- **Data**
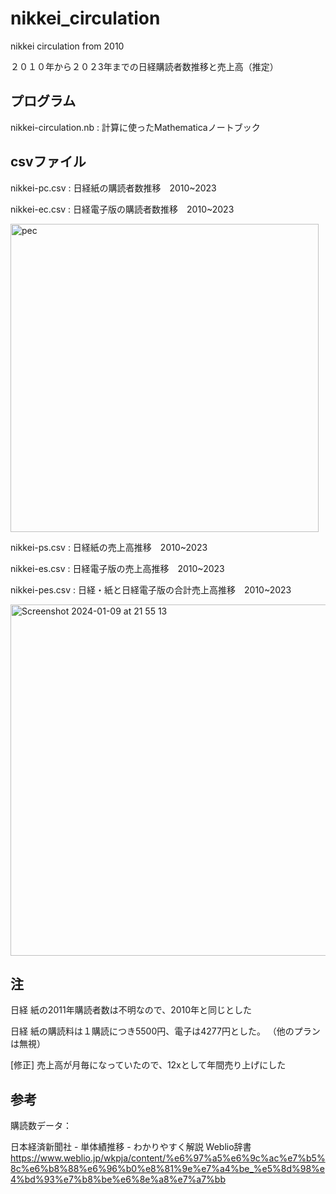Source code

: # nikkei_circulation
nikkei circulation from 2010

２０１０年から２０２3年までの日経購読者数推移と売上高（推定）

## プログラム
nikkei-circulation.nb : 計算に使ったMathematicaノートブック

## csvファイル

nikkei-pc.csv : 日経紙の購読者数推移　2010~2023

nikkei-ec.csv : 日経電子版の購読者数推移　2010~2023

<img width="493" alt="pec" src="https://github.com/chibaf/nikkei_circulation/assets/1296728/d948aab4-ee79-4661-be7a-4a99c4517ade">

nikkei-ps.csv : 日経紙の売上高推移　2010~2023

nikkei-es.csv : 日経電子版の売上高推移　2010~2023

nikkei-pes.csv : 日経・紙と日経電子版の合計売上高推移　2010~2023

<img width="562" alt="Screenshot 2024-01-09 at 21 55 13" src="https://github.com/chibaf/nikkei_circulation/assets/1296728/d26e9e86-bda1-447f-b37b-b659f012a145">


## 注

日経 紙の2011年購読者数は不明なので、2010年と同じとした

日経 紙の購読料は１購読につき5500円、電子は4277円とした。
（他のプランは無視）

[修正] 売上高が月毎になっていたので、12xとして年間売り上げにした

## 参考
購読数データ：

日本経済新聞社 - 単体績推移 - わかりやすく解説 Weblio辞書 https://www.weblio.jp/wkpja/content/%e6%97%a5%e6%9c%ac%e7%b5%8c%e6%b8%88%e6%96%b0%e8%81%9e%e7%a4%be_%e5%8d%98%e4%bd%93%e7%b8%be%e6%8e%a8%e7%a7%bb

---

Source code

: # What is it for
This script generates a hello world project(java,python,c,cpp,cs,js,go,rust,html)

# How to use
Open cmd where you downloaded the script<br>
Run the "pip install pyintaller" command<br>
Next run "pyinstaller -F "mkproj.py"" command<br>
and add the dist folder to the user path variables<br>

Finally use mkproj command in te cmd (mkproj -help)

- **Work instruction**
A single number is the whole answer: the tally of lines above that contain "script".

- **Answer to the problem**
2